People’s Health Movement started a global Right to Health campaign a few years ago and the last section of the report (Section E: Resistance, Action, Change) sets out a framework for using the right to health in organizing, movement building and advocacy.

“The Right to Health (RTH) approach is a critical conceptual perspective, as well as a practical framework which can help to develop health movement actions. Combined with complementary approaches, it offers us concrete direction and strategies to wage struggles and campaigns (from local to global levels); it provides a framework to critique existing health-related policies; and it offers a vision to help shape alternative, people-centred health systems and social services.”

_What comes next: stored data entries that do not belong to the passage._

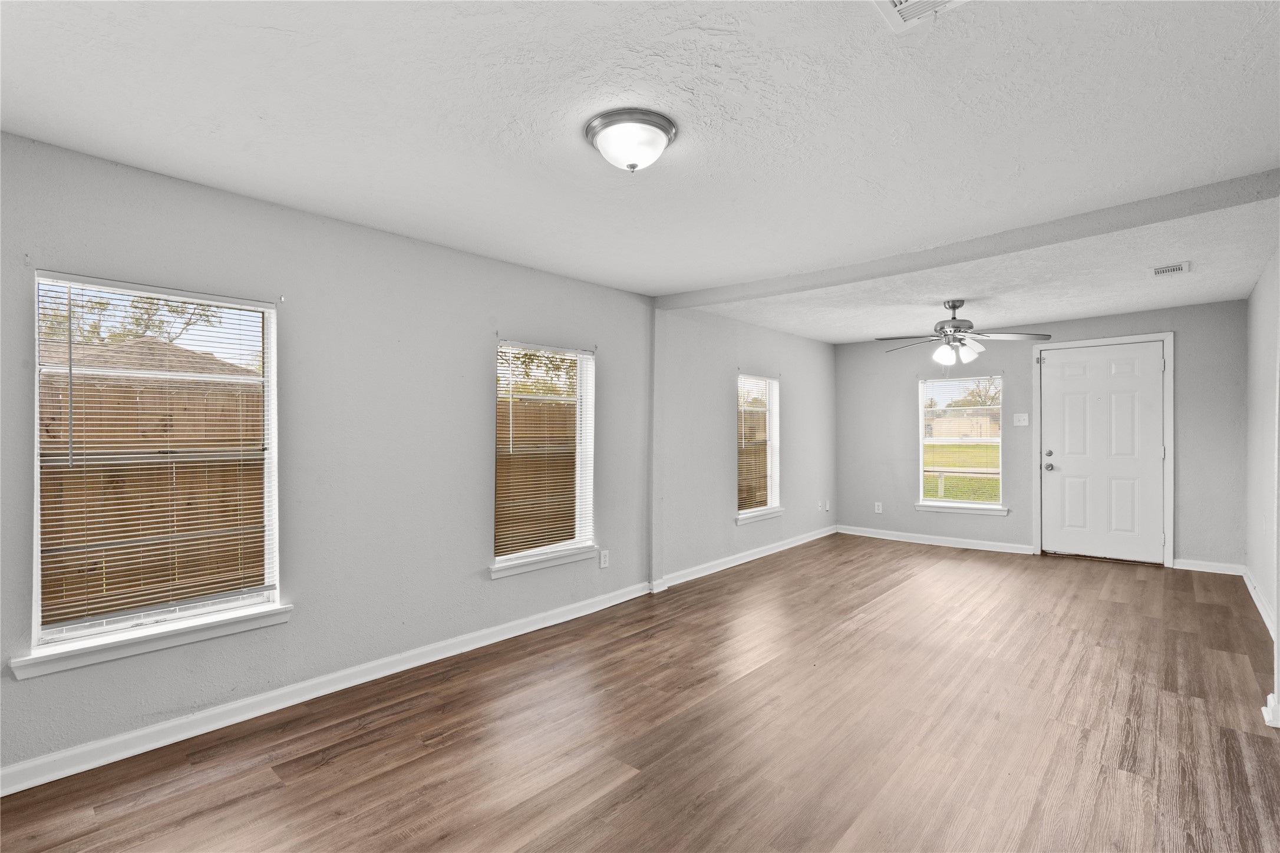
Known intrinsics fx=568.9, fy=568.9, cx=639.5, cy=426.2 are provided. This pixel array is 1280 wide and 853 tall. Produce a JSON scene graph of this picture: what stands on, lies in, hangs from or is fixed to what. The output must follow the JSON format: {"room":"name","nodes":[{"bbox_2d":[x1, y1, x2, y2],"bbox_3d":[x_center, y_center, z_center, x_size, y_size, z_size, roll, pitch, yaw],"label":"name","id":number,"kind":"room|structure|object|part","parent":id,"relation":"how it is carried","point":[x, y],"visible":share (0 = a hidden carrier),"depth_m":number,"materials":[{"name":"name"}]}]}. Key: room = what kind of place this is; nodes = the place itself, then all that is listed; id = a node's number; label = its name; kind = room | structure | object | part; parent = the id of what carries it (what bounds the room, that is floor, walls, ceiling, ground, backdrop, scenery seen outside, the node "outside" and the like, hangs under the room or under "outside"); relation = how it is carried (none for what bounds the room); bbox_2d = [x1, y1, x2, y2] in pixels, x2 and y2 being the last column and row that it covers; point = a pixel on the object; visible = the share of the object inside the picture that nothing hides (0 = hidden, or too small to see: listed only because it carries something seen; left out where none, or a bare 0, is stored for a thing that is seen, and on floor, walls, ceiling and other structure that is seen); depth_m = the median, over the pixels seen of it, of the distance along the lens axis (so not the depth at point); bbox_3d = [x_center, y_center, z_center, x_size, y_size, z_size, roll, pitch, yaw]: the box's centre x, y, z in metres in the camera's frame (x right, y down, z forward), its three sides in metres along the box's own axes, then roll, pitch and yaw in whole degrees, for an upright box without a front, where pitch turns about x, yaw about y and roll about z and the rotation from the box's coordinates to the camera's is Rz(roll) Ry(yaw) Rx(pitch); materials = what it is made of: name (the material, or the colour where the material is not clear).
{"room":"living room","nodes":[
{"label":"living room","id":0,"kind":"room"},
{"bbox_2d":[0,127,818,790],"bbox_3d":[-0.375,0.140,4.278,0.167,2.438,8.318,0,0,42],"label":"left wall","id":1,"kind":"structure","parent":0,"point":[524,322],"depth_m":3.00,"materials":[{"name":"grey paint"}]},
{"bbox_2d":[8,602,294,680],"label":"window sill","id":2,"kind":"structure","parent":1,"relation":"attached to","point":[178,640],"depth_m":2.31,"materials":[{"name":"white paint"}]},
{"bbox_2d":[21,271,286,676],"bbox_3d":[-2.017,0.181,2.448,0.150,1.477,0.847,0,0,42],"label":"window","id":3,"kind":"structure","parent":1,"relation":"in","point":[274,439],"depth_m":2.41,"materials":[{"name":"white"}]},
{"bbox_2d":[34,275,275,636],"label":"window blind","id":4,"kind":"object","parent":3,"relation":"attached to","point":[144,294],"visible":0.95,"depth_m":2.36,"materials":[{"name":"white plastic"}]},
{"bbox_2d":[0,583,656,797],"bbox_3d":[-0.288,1.290,4.210,0.020,0.092,7.667,0,0,42],"label":"baseboard","id":5,"kind":"structure","parent":1,"relation":"attached to","point":[439,657],"depth_m":2.74,"materials":[{"name":"white paint"}]},
{"bbox_2d":[491,339,597,576],"bbox_3d":[-0.661,0.220,3.883,0.160,1.496,0.896,0,0,42],"label":"window","id":6,"kind":"structure","parent":1,"relation":"in","point":[584,528],"depth_m":3.92,"materials":[{"name":"white glass"}]},
{"bbox_2d":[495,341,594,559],"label":"window blind","id":7,"kind":"object","parent":6,"relation":"attached to","point":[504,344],"visible":0.92,"depth_m":3.79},
{"bbox_2d":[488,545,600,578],"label":"window sill","id":8,"kind":"structure","parent":1,"relation":"attached to","point":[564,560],"depth_m":3.75,"materials":[{"name":"white paint"}]},
{"bbox_2d":[598,549,609,568],"bbox_3d":[-0.260,0.979,4.191,0.010,0.126,0.076,0,0,42],"label":"wall socket","id":9,"kind":"object","parent":1,"relation":"attached to","point":[604,558],"visible":0.99,"depth_m":4.18,"materials":[{"name":"white plastic"}]},
{"bbox_2d":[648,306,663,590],"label":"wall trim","id":10,"kind":"object","parent":1,"relation":"attached to","point":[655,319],"visible":0.83,"depth_m":4.57,"materials":[{"name":"grey paint"}]},
{"bbox_2d":[654,524,839,590],"bbox_3d":[1.335,1.276,5.880,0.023,0.097,3.438,0,0,42],"label":"baseboard","id":11,"kind":"structure","parent":1,"relation":"attached to","point":[767,553],"depth_m":5.43,"materials":[{"name":"white paint"}]},
{"bbox_2d":[735,371,781,522],"bbox_3d":[1.173,0.226,5.801,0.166,1.478,0.843,0,0,42],"label":"window","id":12,"kind":"structure","parent":1,"relation":"in","point":[772,488],"depth_m":5.91,"materials":[{"name":"white glass"}]},
{"bbox_2d":[737,375,779,511],"bbox_3d":[1.204,0.173,5.778,0.048,1.320,0.818,0,0,42],"label":"window blind","id":13,"kind":"object","parent":12,"relation":"attached to","point":[772,382],"visible":0.88,"depth_m":5.76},
{"bbox_2d":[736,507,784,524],"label":"window sill","id":14,"kind":"structure","parent":1,"relation":"attached to","point":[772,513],"depth_m":5.71,"materials":[{"name":"white paint"}]},
{"bbox_2d":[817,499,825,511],"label":"wall socket","id":15,"kind":"object","parent":1,"relation":"attached to","point":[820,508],"visible":0.99,"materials":[{"name":"white plastic"}]},
{"bbox_2d":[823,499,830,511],"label":"outlet","id":16,"kind":"object","parent":1,"relation":"attached to","point":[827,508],"visible":0.99,"depth_m":6.84,"materials":[{"name":"white plastic"}]},
{"bbox_2d":[0,0,1279,339],"bbox_3d":[1.154,-1.108,3.052,4.339,0.126,8.238,0,0,42],"label":"ceiling","id":17,"kind":"structure","parent":0,"point":[474,128],"depth_m":1.98,"materials":[{"name":"white paint"}]},
{"bbox_2d":[584,107,678,170],"bbox_3d":[-0.035,-1.005,2.088,0.328,0.143,0.324,0,0,42],"label":"ceiling light","id":18,"kind":"object","parent":17,"relation":"attached to","point":[667,132],"visible":0.98,"depth_m":2.00,"materials":[{"name":"white glass"}]},
{"bbox_2d":[872,0,970,31],"bbox_3d":[0.701,-1.079,1.335,0.297,0.018,0.318,0,0,42],"label":"ceiling vent","id":19,"kind":"object","parent":17,"relation":"attached to","point":[897,3],"visible":0.99,"depth_m":1.47,"materials":[{"name":"white metal"}]},
{"bbox_2d":[875,299,1053,365],"bbox_3d":[2.596,-0.769,4.704,1.241,0.563,1.251,0,0,-30],"label":"ceiling fan","id":20,"kind":"object","parent":17,"relation":"hanging from","point":[953,307],"visible":0.99,"depth_m":4.62,"materials":[{"name":"metal"}]},
{"bbox_2d":[651,167,1279,311],"bbox_3d":[1.522,-1.022,3.559,3.622,0.106,0.215,0,0,42],"label":"ceiling beam","id":21,"kind":"structure","parent":17,"relation":"attached to","point":[843,279],"depth_m":3.02,"materials":[{"name":"paint"}]},
{"bbox_2d":[1149,261,1191,276],"bbox_3d":[3.548,-1.048,3.809,0.195,0.013,0.286,0,0,42],"label":"ceiling vent","id":22,"kind":"object","parent":17,"relation":"attached to","point":[1181,267],"visible":0.99,"depth_m":3.79,"materials":[{"name":"white metal"}]},
{"bbox_2d":[1,533,1279,852],"bbox_3d":[1.235,1.372,2.938,4.444,0.117,8.464,0,0,42],"label":"floor","id":23,"kind":"structure","parent":0,"point":[629,782],"depth_m":2.41,"materials":[{"name":"brown wood"}]},
{"bbox_2d":[834,299,1245,572],"bbox_3d":[3.901,0.113,6.078,3.741,2.416,0.164,0,0,42],"label":"back wall","id":24,"kind":"structure","parent":0,"point":[1191,354],"depth_m":5.90,"materials":[{"name":"grey paint"}]},
{"bbox_2d":[873,501,882,513],"bbox_3d":[2.852,0.972,6.805,0.076,0.127,0.010,0,0,42],"label":"wall socket","id":25,"kind":"object","parent":24,"relation":"attached to","point":[877,511],"visible":0.99,"depth_m":6.80,"materials":[{"name":"white plastic"}]},
{"bbox_2d":[836,524,1034,554],"bbox_3d":[3.243,1.270,6.456,2.034,0.096,0.020,0,0,42],"label":"baseboard","id":26,"kind":"structure","parent":24,"relation":"attached to","point":[983,548],"depth_m":6.35,"materials":[{"name":"white paint"}]},
{"bbox_2d":[915,374,1005,515],"bbox_3d":[3.565,0.212,6.355,0.904,1.502,0.162,0,0,42],"label":"window","id":27,"kind":"structure","parent":24,"relation":"in","point":[933,503],"depth_m":6.37,"materials":[{"name":"glass"}]},
{"bbox_2d":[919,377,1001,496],"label":"window blind","id":28,"kind":"object","parent":27,"relation":"attached to","point":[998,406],"visible":0.96,"depth_m":6.26,"materials":[{"name":"white plastic"}]},
{"bbox_2d":[912,502,1008,516],"bbox_3d":[3.514,0.907,6.251,0.892,0.082,0.100,0,0,42],"label":"window sill","id":29,"kind":"structure","parent":24,"relation":"attached to","point":[923,508],"depth_m":6.21,"materials":[{"name":"white paint"}]},
{"bbox_2d":[1012,412,1029,426],"bbox_3d":[3.997,-0.073,5.966,0.143,0.131,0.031,0,0,42],"label":"light switch","id":30,"kind":"object","parent":24,"relation":"attached to","point":[1020,424],"visible":0.98,"depth_m":5.97,"materials":[{"name":"white plastic"}]},
{"bbox_2d":[1039,338,1167,566],"bbox_3d":[4.507,0.260,5.569,0.939,2.079,0.127,0,0,42],"label":"front door","id":31,"kind":"structure","parent":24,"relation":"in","point":[1055,369],"depth_m":5.56,"materials":[{"name":"white paint"}]},
{"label":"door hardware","id":32,"kind":"part","parent":31,"relation":"part of","materials":[{"name":"metal"}]},
{"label":"deadbolt","id":33,"kind":"part","parent":31,"relation":"part of","materials":[{"name":"metal"}]},
{"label":"doorknob","id":34,"kind":"part","parent":31,"relation":"part of","materials":[{"name":"silver metal"}]},
{"bbox_2d":[1032,332,1174,569],"bbox_3d":[4.561,0.223,5.622,1.083,2.167,0.172,0,0,42],"label":"door frame","id":35,"kind":"structure","parent":24,"relation":"attached to","point":[1165,337],"depth_m":5.37,"materials":[{"name":"white paint"}]},
{"bbox_2d":[1170,558,1246,575],"bbox_3d":[5.044,1.243,5.048,0.473,0.096,0.017,0,0,42],"label":"baseboard","id":36,"kind":"structure","parent":24,"relation":"attached to","point":[1188,568],"depth_m":5.04,"materials":[{"name":"white paint"}]},
{"bbox_2d":[1245,238,1279,722],"bbox_3d":[3.134,0.104,2.476,0.163,2.416,6.230,0,0,42],"label":"right wall","id":37,"kind":"structure","parent":0,"point":[1253,299],"depth_m":3.91,"materials":[{"name":"grey paint"}]},
{"bbox_2d":[1241,566,1275,638],"bbox_3d":[3.941,1.238,3.522,0.018,0.104,3.495,0,0,42],"label":"baseboard","id":38,"kind":"structure","parent":37,"relation":"attached to","point":[1251,586],"depth_m":3.97,"materials":[{"name":"white paint"}]},
{"bbox_2d":[1261,692,1279,727],"bbox_3d":[2.780,1.230,2.445,0.118,0.112,0.138,0,0,42],"label":"baseboard","id":39,"kind":"structure","parent":37,"relation":"attached to","point":[1271,695],"depth_m":2.45,"materials":[{"name":"white paint"}]},
{"label":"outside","id":40,"kind":"structure","parent":0,"visible":0},
{"bbox_2d":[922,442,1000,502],"label":"lawn","id":41,"kind":"structure","parent":40,"point":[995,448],"materials":[{"name":"green plant"}]},
{"label":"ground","id":42,"kind":"structure","parent":40,"visible":0},
{"bbox_2d":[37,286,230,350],"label":"tree","id":43,"kind":"object","parent":42,"relation":"on","point":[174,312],"visible":0.25,"materials":[{"name":"green plant"}]},
{"bbox_2d":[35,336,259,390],"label":"neighboring house","id":44,"kind":"structure","parent":42,"relation":"on","point":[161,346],"depth_m":10.86,"materials":[{"name":"brown"}]},
{"bbox_2d":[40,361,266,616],"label":"wooden fence","id":45,"kind":"object","parent":42,"relation":"on","point":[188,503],"visible":0.42,"depth_m":4.39,"materials":[{"name":"brown wood"}]},
{"bbox_2d":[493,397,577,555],"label":"wooden fence","id":46,"kind":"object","parent":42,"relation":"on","point":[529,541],"visible":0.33,"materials":[{"name":"brown wood"}]},
{"bbox_2d":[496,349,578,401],"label":"tree","id":47,"kind":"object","parent":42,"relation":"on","point":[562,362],"visible":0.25,"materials":[{"name":"green plant"}]},
{"bbox_2d":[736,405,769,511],"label":"wooden fence","id":48,"kind":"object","parent":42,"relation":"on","point":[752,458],"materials":[{"name":"brown wood"}]},
{"bbox_2d":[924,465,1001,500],"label":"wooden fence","id":49,"kind":"object","parent":42,"relation":"on","point":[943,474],"visible":0.29,"depth_m":11.37,"materials":[{"name":"wood"}]},
{"bbox_2d":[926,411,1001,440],"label":"house","id":50,"kind":"structure","parent":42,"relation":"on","point":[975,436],"materials":[{"name":"beige brick"}]},
{"bbox_2d":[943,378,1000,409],"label":"tree","id":51,"kind":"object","parent":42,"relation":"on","point":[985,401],"visible":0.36,"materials":[{"name":"plant"}]}
]}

The report lists reasons for using a rights-based approach:

  • “The rights language has a strong universal appeal, and can enable large masses of people, beyond health professionals and activists, to relate to key health issues and to get involved.
  • The approach helps to directly empower individuals, communities and organisations, enabling them to demand specific outcomes.
  • The health rights approach focuses on functional outcomes, and measures all general policy declarations or system commitments in terms of what people actually receive in terms of real entitlements.
  • When the idiom of health rights pervades the overall discourse, health services become understood as important public goods, which should be universally accessible without conditions.
  • Once certain rights are obtained through struggle by a few groups, it can become a precedent for other groups to demand similar rights.
  • The approach strengthens the claims of the most disadvantaged and vulnerable sections of society, and helps to challenge discrimination while demanding certain entitlements.
  • Rights once granted cannot be easily reversed.
  • The rights approach talks in terms of obligations and violations, thus squarely placing the responsibility to deliver on the system.”

The report goes on to situate the right to health approach within the context of social movements, and lists the following features:

  • “It would be based on a vision of collective (along with individual) health rights, emphasising the rights of communities (such as people living in a village or an urban settlement) and hence should strongly promote community mobilisation.
  • It would be informed by a critical understanding of the health sector crisis, including the underlying political economy of the impact of neoliberal policies, weakening of public health systems, privatisation and their impact on health services.
  • It would not hesitate to identify and challenge the social and political barriers that block the fulfilment of health rights.
  • It would combine demands for the Right to Health Care and the Right to Health determinants as part of a holistic approach.
  • It would facilitate alliances of the health movement with other social movements.”